Looking across Canada, the traditional married couple family is, unsurprisingly, most prevalent in Alberta and least prevalent in Quebec, although the proportion of children in single-parent families is higher in several of the maritime provinces than in the other provinces, probably reflecting their more rural nature. The territories are somewhat apart, with a significantly higher proportion of children in single-parent families, and significantly fewer in married-couple households.

Internationally, Canada has somewhat fewer children in married-couple families than the other G7 countries for which we have data, but the proportion of children in single-parent families is in the middle of the pack.

Thus, while there is no reason to panic about the state of two-parent families in Canada, there is cause for concern. Simply increasing monetary benefits to children will fail to deal with many of the underlying drivers of poor outcomes for children, such as the absence of a paternal role model.
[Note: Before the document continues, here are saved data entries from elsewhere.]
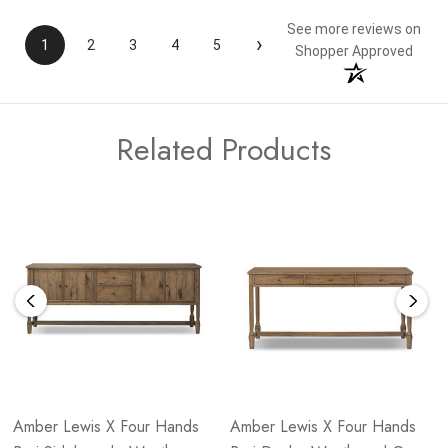
See more reviews on
›
1
2
3
4
5
Shopper Approved
Related Products
Amber Lewis X Four Hands
Amber Lewis X Four Hands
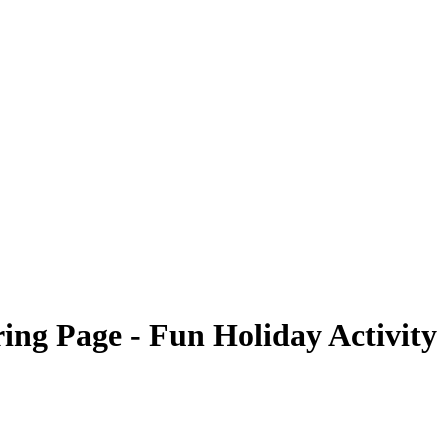
ng Page - Fun Holiday Activity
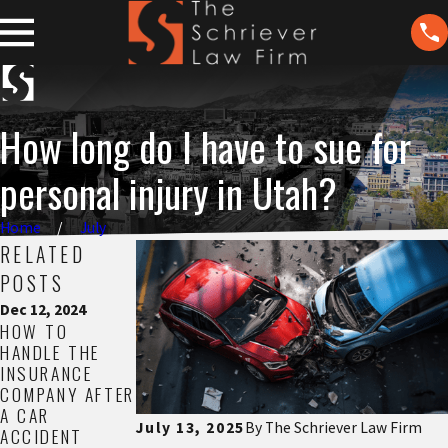
How long do I have to sue for
personal injury in Utah?
Home
July
RELATED
POSTS
Dec 12, 2024
Nov 21, 2024
Nov 13, 2024
HOW TO
UNDERSTANDIN
THE REAL COST
HANDLE THE
G WORKERS’
OF HIRING A
INSURANCE
COMP DENIALS
LAWYER
COMPANY AFTER
READ MORE
READ MORE
A CAR
July 13, 2025
By
The Schriever Law Firm
ACCIDENT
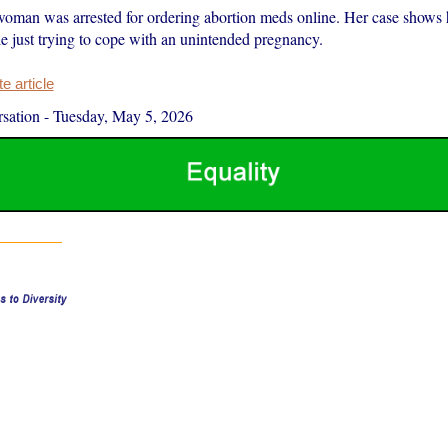
man was arrested for ordering abortion meds online. Her case shows
le just trying to cope with an unintended pregnancy.
 article
sation
-
Tuesday, May 5, 2026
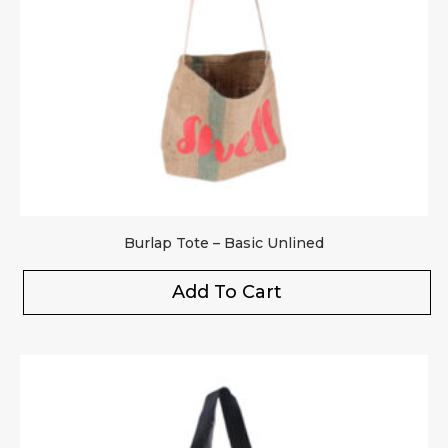
Your rating
*
Your review
*
Burlap Tote – Basic Unlined
Add To Cart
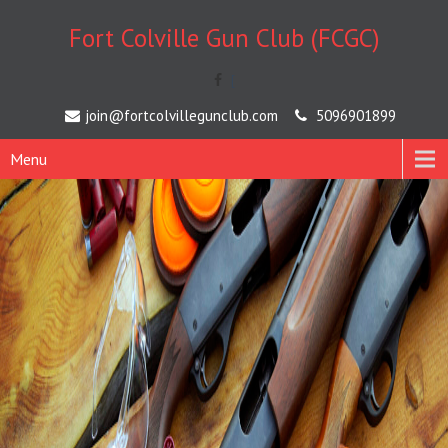
Fort Colville Gun Club (FCGC)
[
join@fortcolvillegunclub.com
5096901899
Menu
Policymakers need to think about what policies can encourage families to stay together and so provide the best possible environment for children to thrive. That debate is now very active in the U.S., and we in Canada need to have our own debate if we truly want to improve life for Canada’s children.

Tim Sargent

Tim Sargent is Director of the Domestic Policy Program at the Macdonald-Laurier Institute and a Distinguished Fellow at the Centre for International Governance Innovation. He is also the Deputy Executive Director of the Centre for the Study of Living Standards.